Chris Cummins: Come vede il 2016?

Peter Maurer: “Per il momento, purtroppo, devo dire che non vedo molti cambiamenti. Non vedo una svolta epocale di fronte a noi. Mancano soluzioni politiche di conflitti in corso nel mondo, che creano aree di criticità. Si tratta di guerre persistenti e intense. Anche nelle stesse aree di crisi dove si sta cercando di costruire delle vie di uscita come in Siria, con l’annuncio di colloqui di pace, o in Yemen con gli incontri di Ginevra, si vede spesso un’intensificazione della guerra perché le parti in conflitto vogliono migliorare la loro posizione al tavolo dei negoziati”.

Chris Cummins: “È uno scenario apocalittico quello che sta decrivendo mentre vediamo centinaia di migliaia di persone costrette all’esilio per fuggire da realtà terribili..”
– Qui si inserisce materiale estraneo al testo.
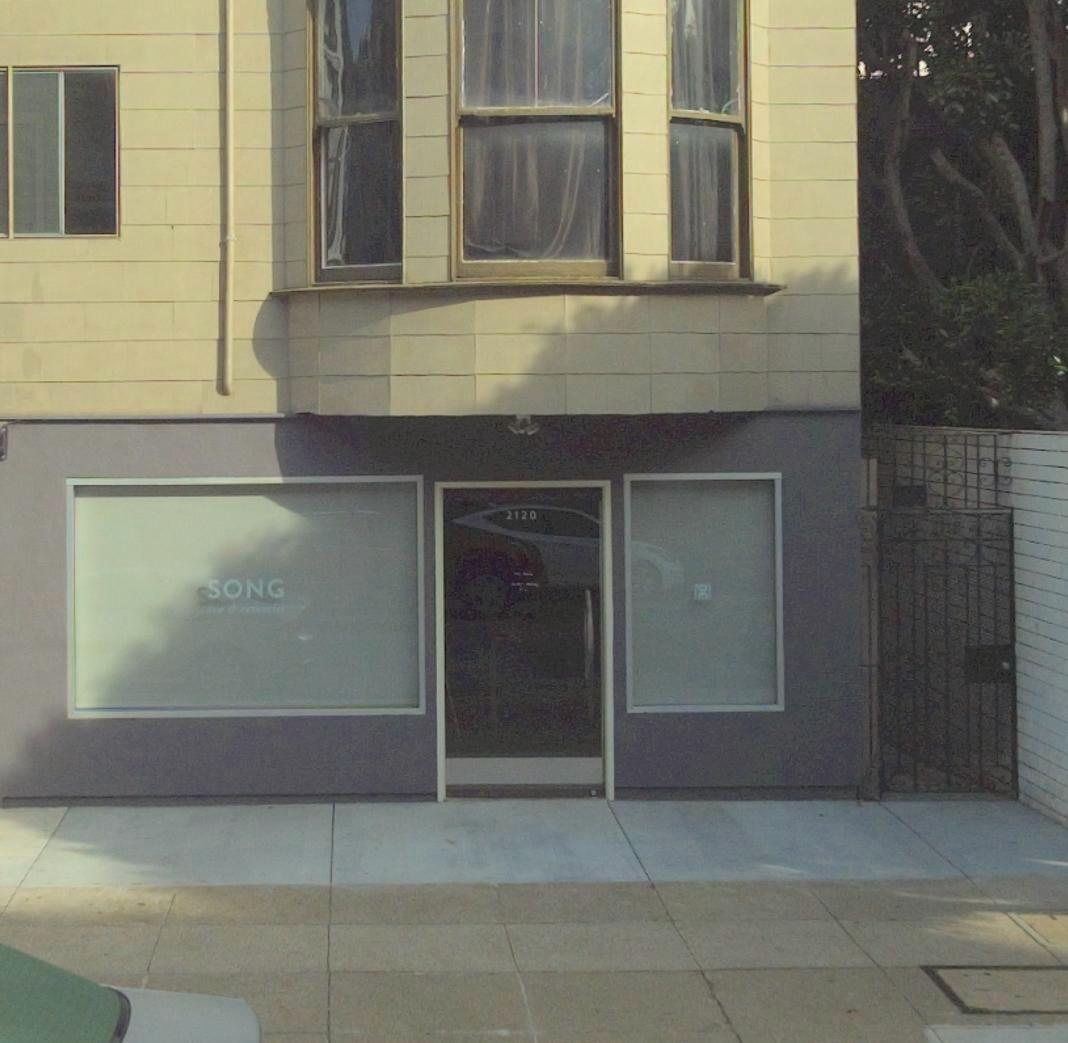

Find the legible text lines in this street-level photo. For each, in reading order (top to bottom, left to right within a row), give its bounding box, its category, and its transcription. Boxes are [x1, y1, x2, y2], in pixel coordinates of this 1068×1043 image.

[504, 508, 539, 522] StreetNumber: 2120
[204, 575, 286, 602] BusinessName: SONG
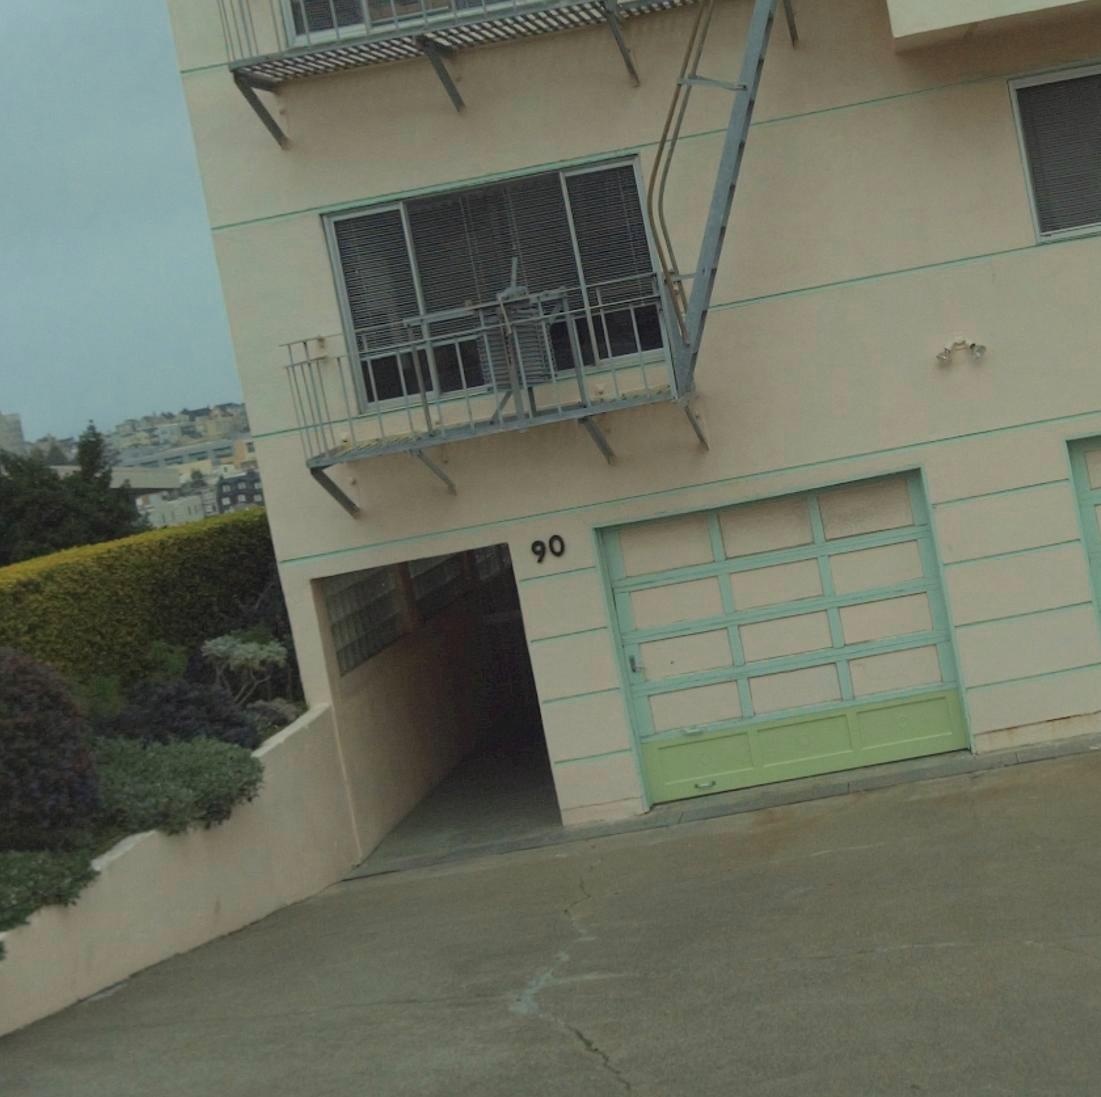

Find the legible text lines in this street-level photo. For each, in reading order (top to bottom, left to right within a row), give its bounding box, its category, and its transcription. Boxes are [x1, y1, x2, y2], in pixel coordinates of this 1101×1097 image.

[527, 531, 570, 567] StreetNumber: 90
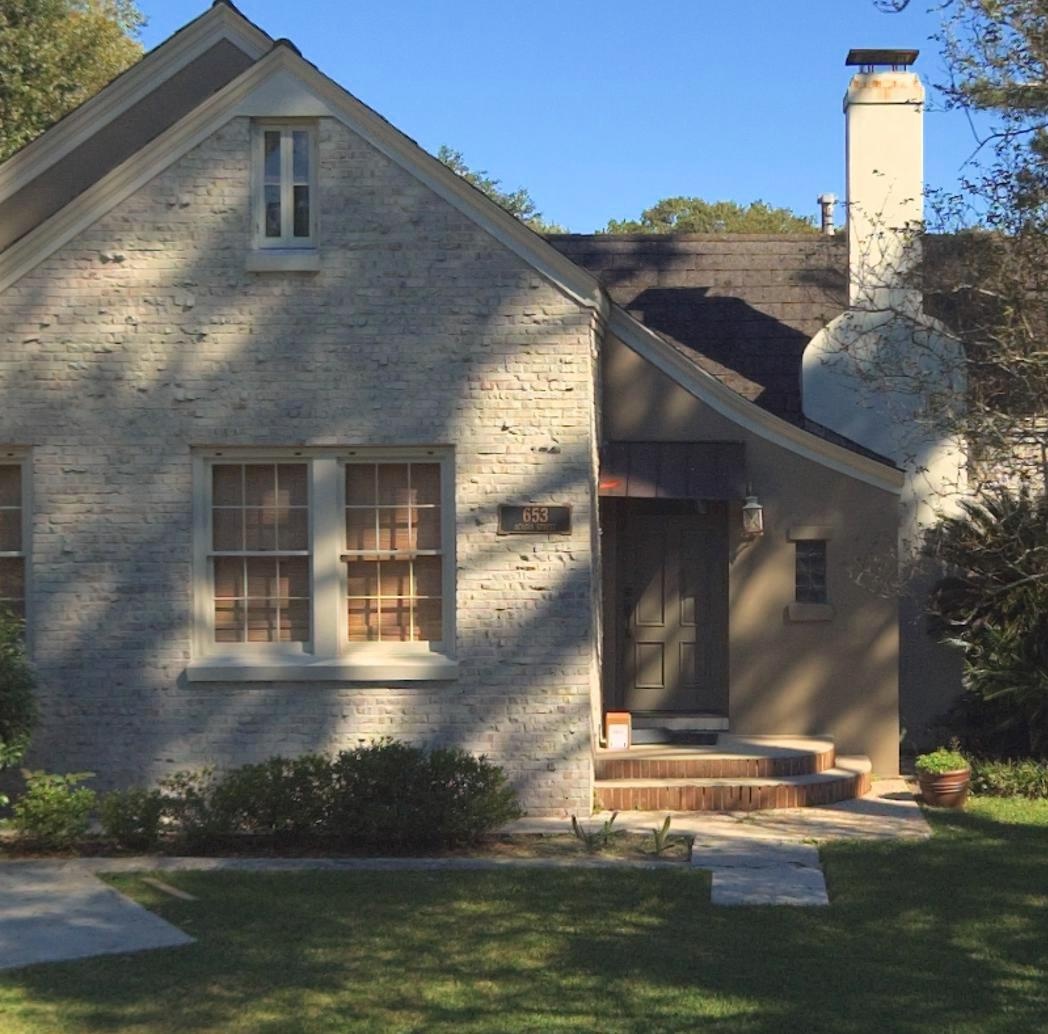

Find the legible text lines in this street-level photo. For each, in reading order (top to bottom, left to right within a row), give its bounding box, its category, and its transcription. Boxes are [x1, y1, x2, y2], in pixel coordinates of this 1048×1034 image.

[522, 506, 549, 524] StreetNumber: 653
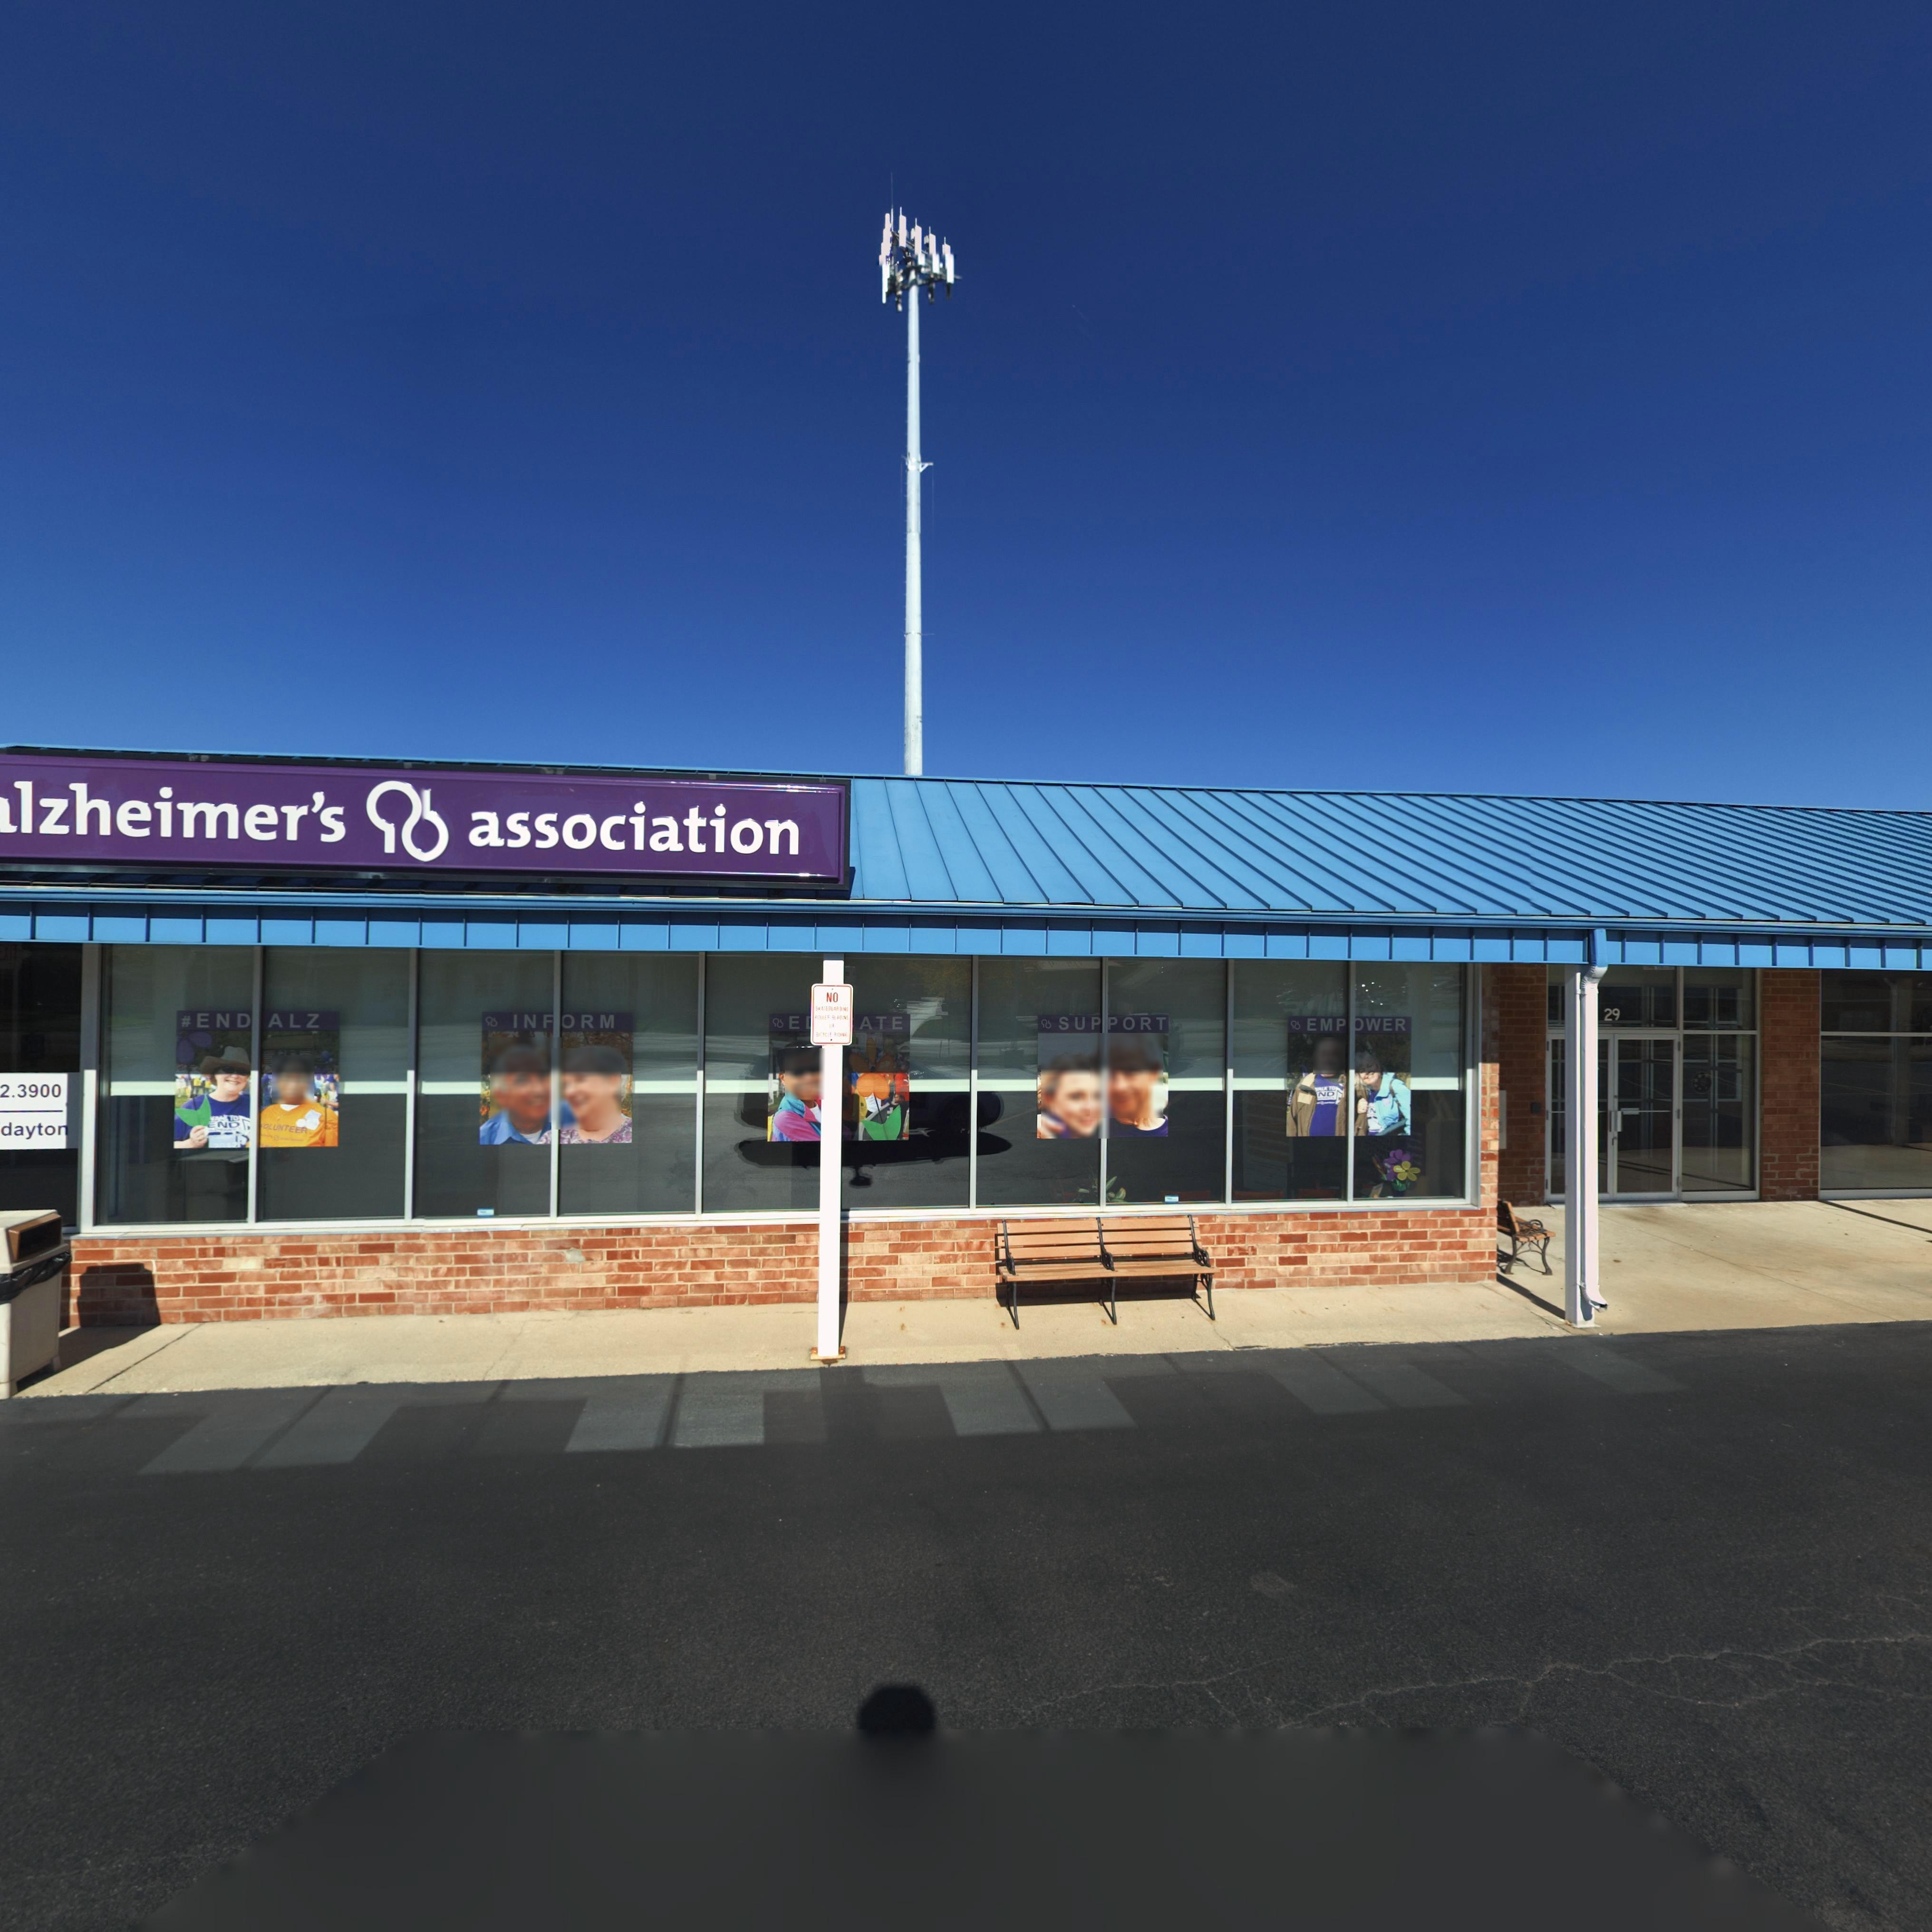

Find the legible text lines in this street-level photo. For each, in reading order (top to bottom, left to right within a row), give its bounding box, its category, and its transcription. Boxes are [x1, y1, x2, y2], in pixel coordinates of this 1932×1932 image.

[11, 778, 803, 859] BusinessName: lzheimer's * association
[826, 992, 839, 1003] None: NO
[195, 1012, 320, 1029] None: END*ALZ
[512, 1013, 616, 1030] None: INFORM
[814, 1006, 850, 1013] None: SKATEBOARDING
[787, 1014, 904, 1031] None: E***ATE
[1057, 1015, 1168, 1032] None: SUPPORT
[1305, 1017, 1407, 1033] None: EMP*WER
[1603, 1007, 1621, 1022] StreetNumber: 29
[814, 1032, 848, 1038] None: BICYCLE RIDING
[0, 1083, 62, 1099] None: 2.3900
[0, 1121, 69, 1140] None: dayton
[206, 1121, 241, 1129] None: END
[228, 1114, 239, 1121] None: TO
[261, 1122, 308, 1135] None: OLUNTEER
Peter Maurer: “Potenzialmente questa situazione può diventare ancora più grave di quella che stiamo affrontando. Devo ammettere che quando guardo il quadro complessivo, quando vedo i dati sconvolgenti sugli sfollati e le loro esigenze, sono incoraggiato dalla nostra capacità di intervento. Malgrado i timori di uno scenario apocalittico vediamo però il contrappeso di molte altre realtà si oppongono e che lottano contro questa ipotesi e questo è per noi un grande stimolo”.